The rising stock market has been at an all-time high for quite some time now. There have been over 870 new highs in the US market over the last three decades. For the majority of this time, the market traded within a 5% range of the high prices. The year 2021 witnessed over 50 new highs in the stock market. However, this in no way means that this is the first time that the US stock market is seeing so many new highs in a single year. In the past few years, the US stock market has seen several highs and lows altogether, and this article will help you decide if now is the right time to invest in the stock market.
Prefer the time you are considering to invest in the market rather than the timing of the market
The market timing enables you to focus mainly on the best time to buy and sell. This plays a minor role if you want to enter the market for the long term. When you put in an investment and hold it for over a year, there is hardly a time that is not a ‘good time.’ The FTSE world index also shows that there have only been 15 months in the last ten years that would not have performed the same way as the other months. This proves that when you are looking at stocks from a long-term perspective, there is less to worry about the market timing.

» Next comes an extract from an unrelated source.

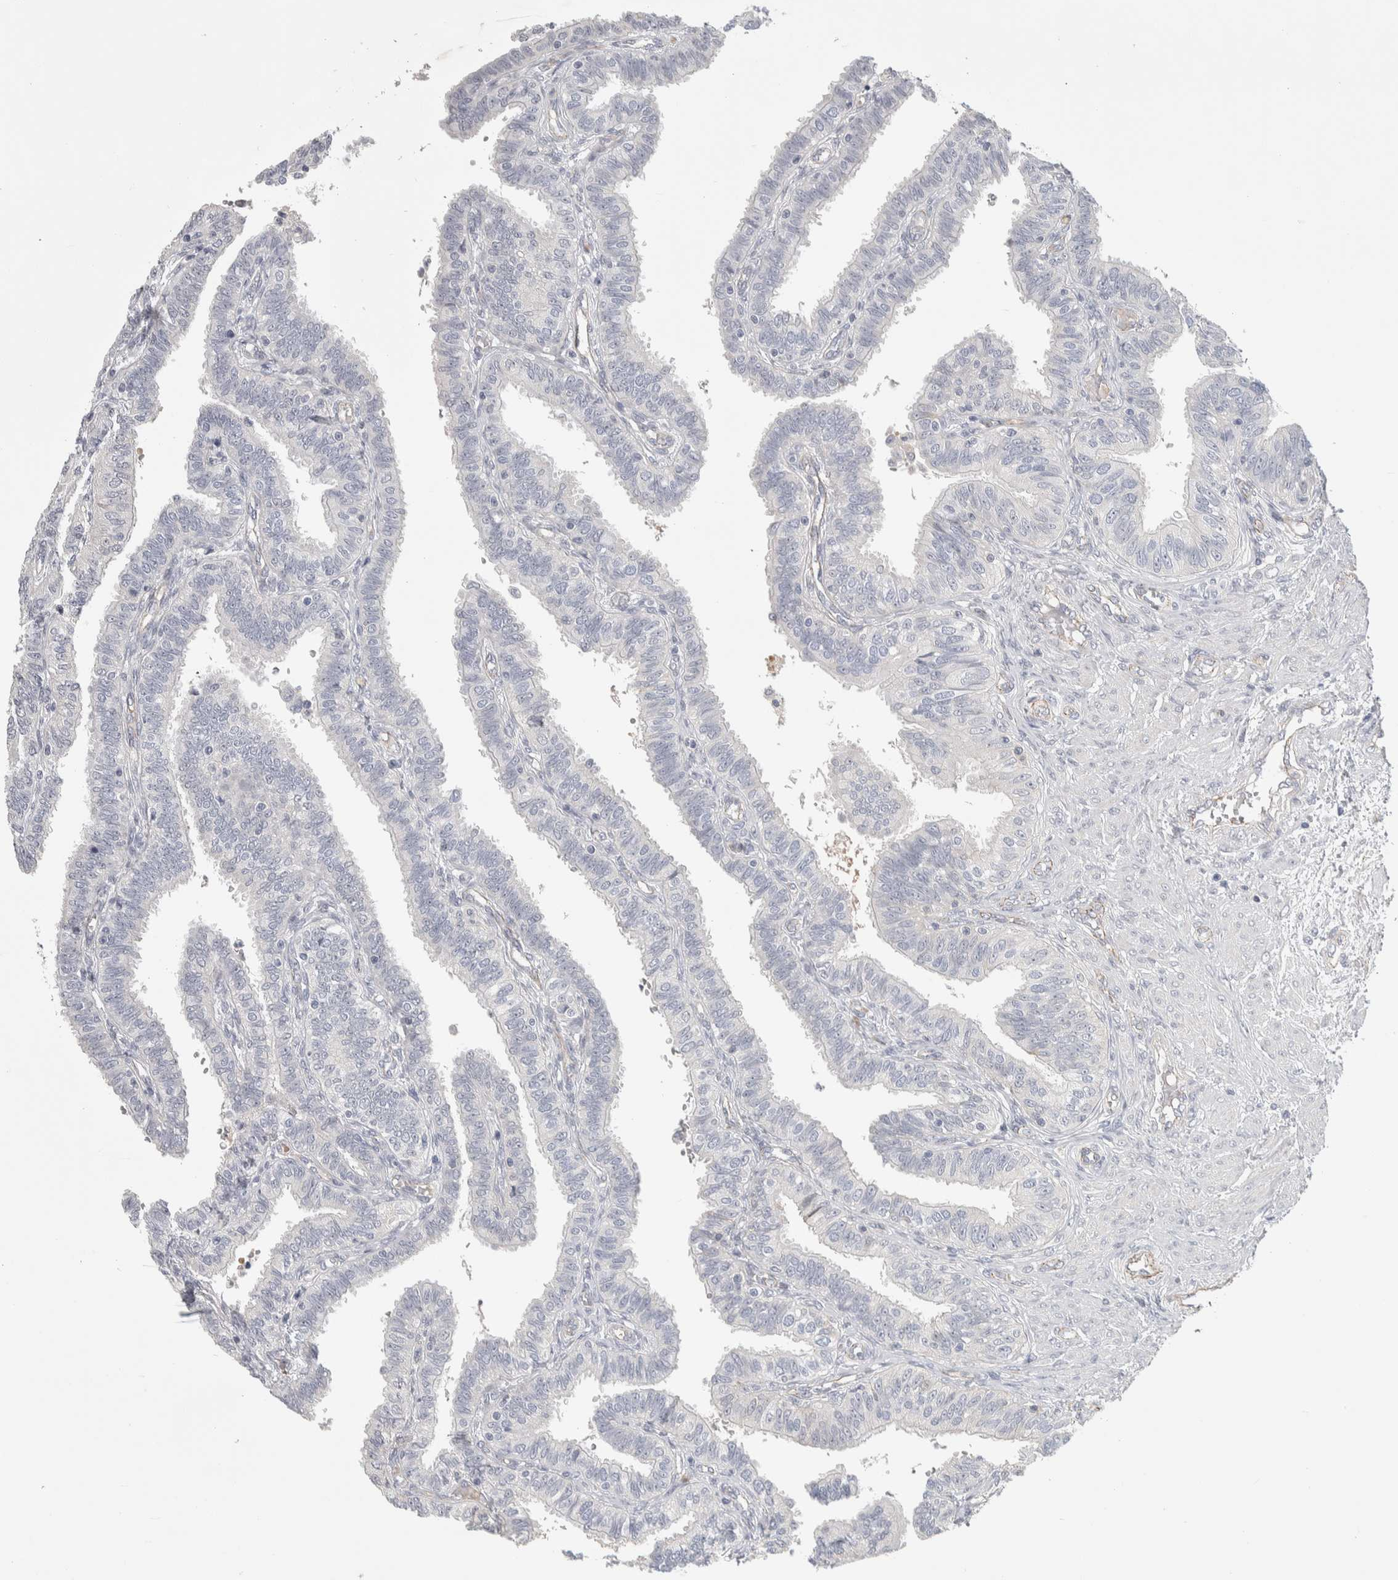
{"staining": {"intensity": "negative", "quantity": "none", "location": "none"}, "tissue": "fallopian tube", "cell_type": "Glandular cells", "image_type": "normal", "snomed": [{"axis": "morphology", "description": "Normal tissue, NOS"}, {"axis": "topography", "description": "Fallopian tube"}, {"axis": "topography", "description": "Placenta"}], "caption": "High power microscopy photomicrograph of an immunohistochemistry (IHC) histopathology image of unremarkable fallopian tube, revealing no significant staining in glandular cells.", "gene": "ZNF862", "patient": {"sex": "female", "age": 34}}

If you focus too much on perfecting your stock purchases by timing the market, it could actually lower your profits. Waiting to invest at a lower price could drive a strong market return away from you instead of reaping significant profits.
Economic stability and recessionary periods matter more.

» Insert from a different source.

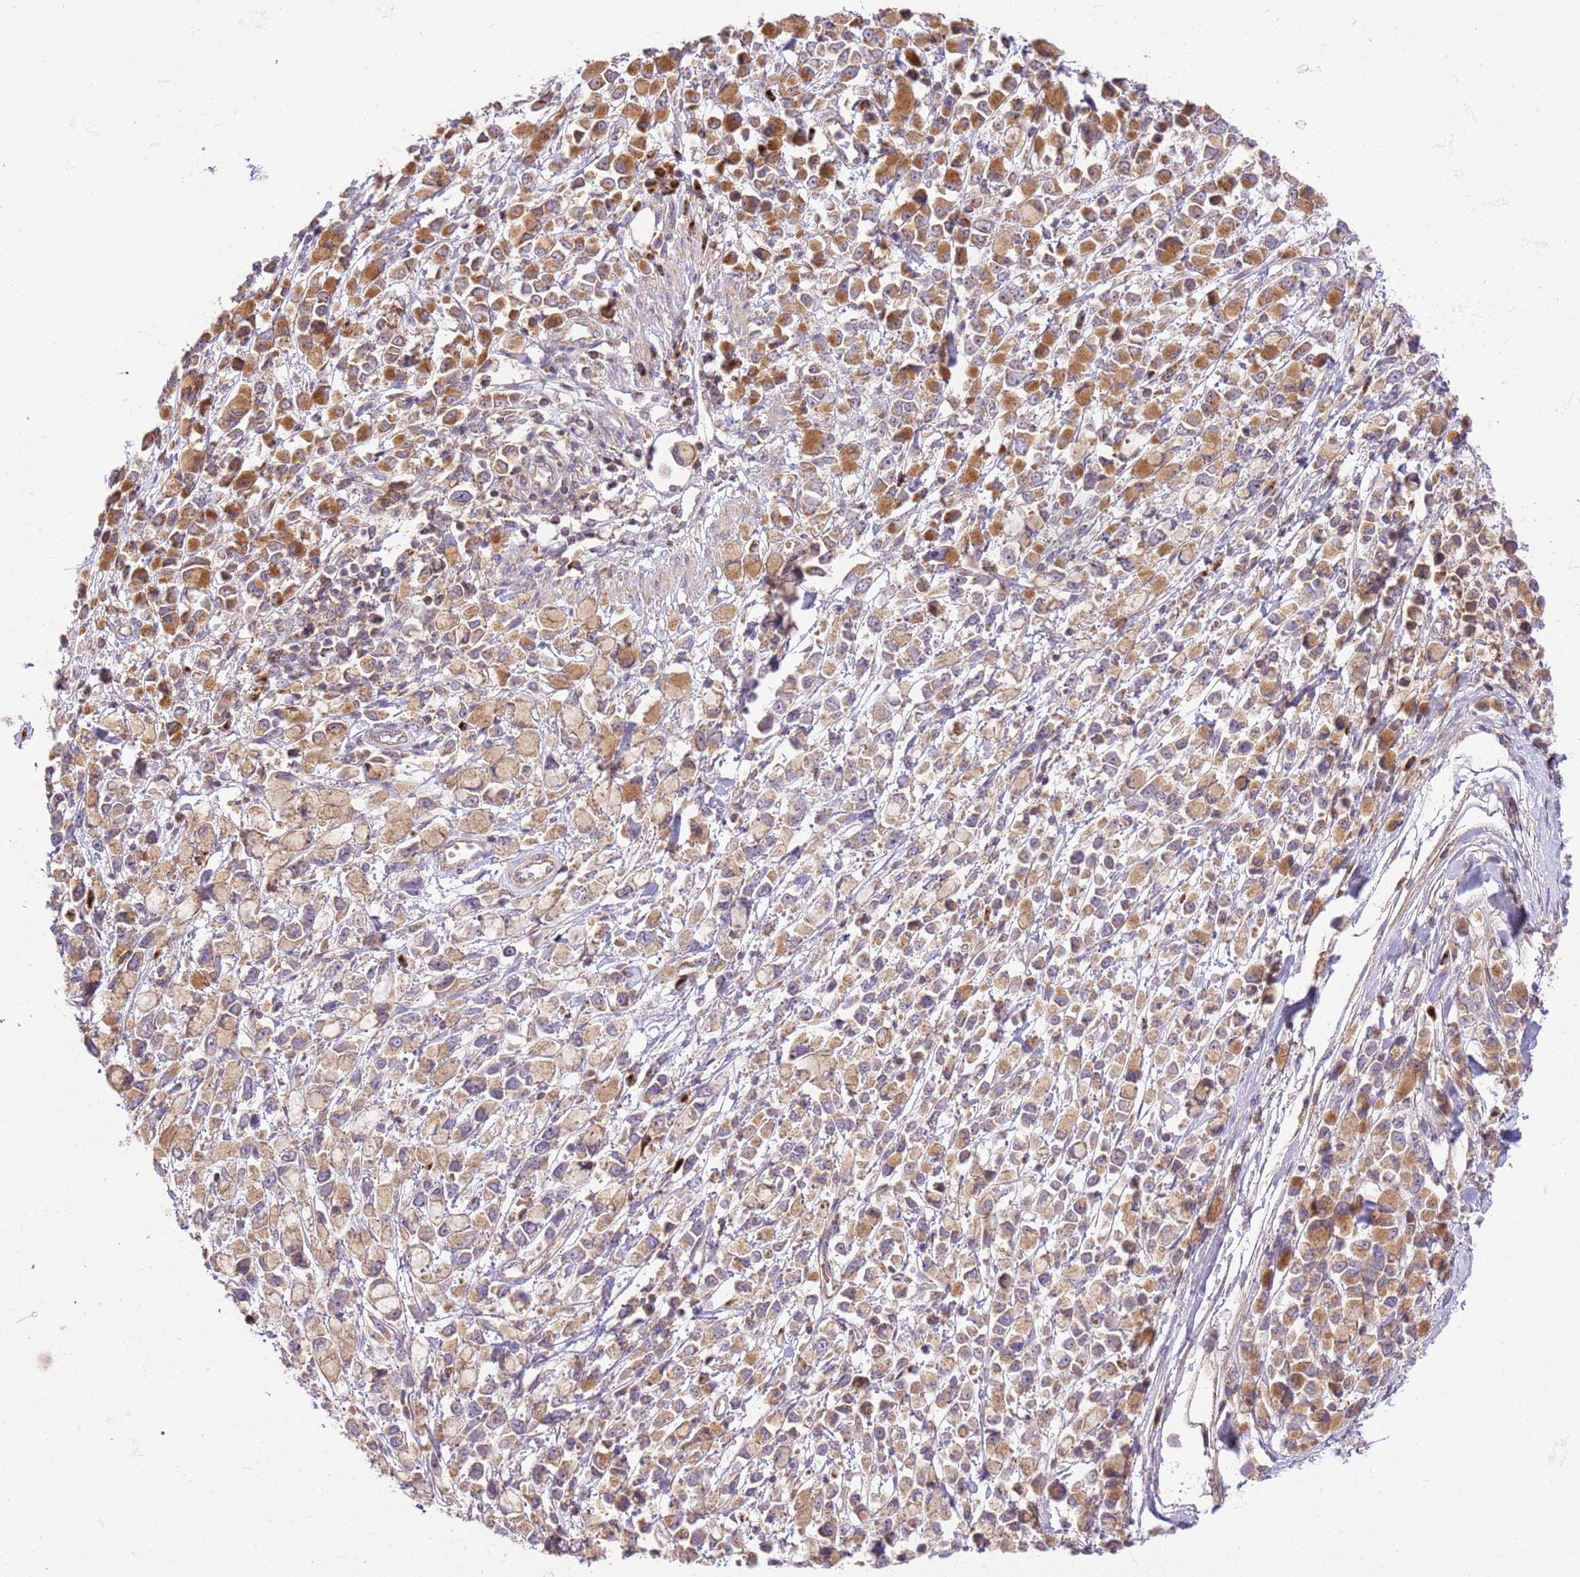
{"staining": {"intensity": "moderate", "quantity": ">75%", "location": "cytoplasmic/membranous"}, "tissue": "stomach cancer", "cell_type": "Tumor cells", "image_type": "cancer", "snomed": [{"axis": "morphology", "description": "Adenocarcinoma, NOS"}, {"axis": "topography", "description": "Stomach"}], "caption": "Tumor cells show medium levels of moderate cytoplasmic/membranous staining in approximately >75% of cells in stomach adenocarcinoma.", "gene": "SPATA2L", "patient": {"sex": "female", "age": 81}}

You should be concerned about entering the equity market when there is a prolonged price decline in stocks. The decline is such that the prices fall by 20 per cent or more from the recent high swing. Such bearish movements in the market are generally caused by a recessionary economic phase resulting from the US Federal Reserve increasing its interest rates. The 2020 economic recession lasted over two months and is considered an exception in the history of recessions for lasting for much less time.
Even though the US stock market’s value dates back to its long and robust history, its current low-interest rates have continued providing significant support. You cannot use valuations to time the stock market either, as the stock markets are often over and undervalued for various reasons.
Since there is no fear in the US economy of a further recession, the bond purchase price is also going to come down by the Fed. This does not mean that interest rates will rise any time soon, but there are still investment opportunities that one should put their finger on.
Don’t miss out on the existing opportunities.
The equity markets are certainly going to provide the best level of access and returns with exciting investment themes and new emerging companies being listed in the exchange. There will also be considerable opportunities in the investments related to ESGs, like cyber security, clean energy, robotics, sustainable food production, environmental protection, and so much more. These investments can only be accessed in the US stock market, and they have massive potential in terms of long-term profits. Hence, these are the opportunities that should not be missed, and even though we are seeing a rising stock market right now, this is when you invest your hard-earned money and forget it for a few years. A few years down the lane, the prices of these stocks will see a minimum 100% jump in pricing, helping you earn double what you invested.
Major stock market indices have witnessed sufficient gains in the last few months, and the picture is expected to continue the same way. All the three major indices, Dow Jones Industrial Average, Nasdaq Composite and S&P 500, have increased both in terms of daily percentage change and daily point change. The markets are considered healthy and reflect an investor’s optimism and faith in the economy, with earnings and economic recovery at the core of the stock market performance.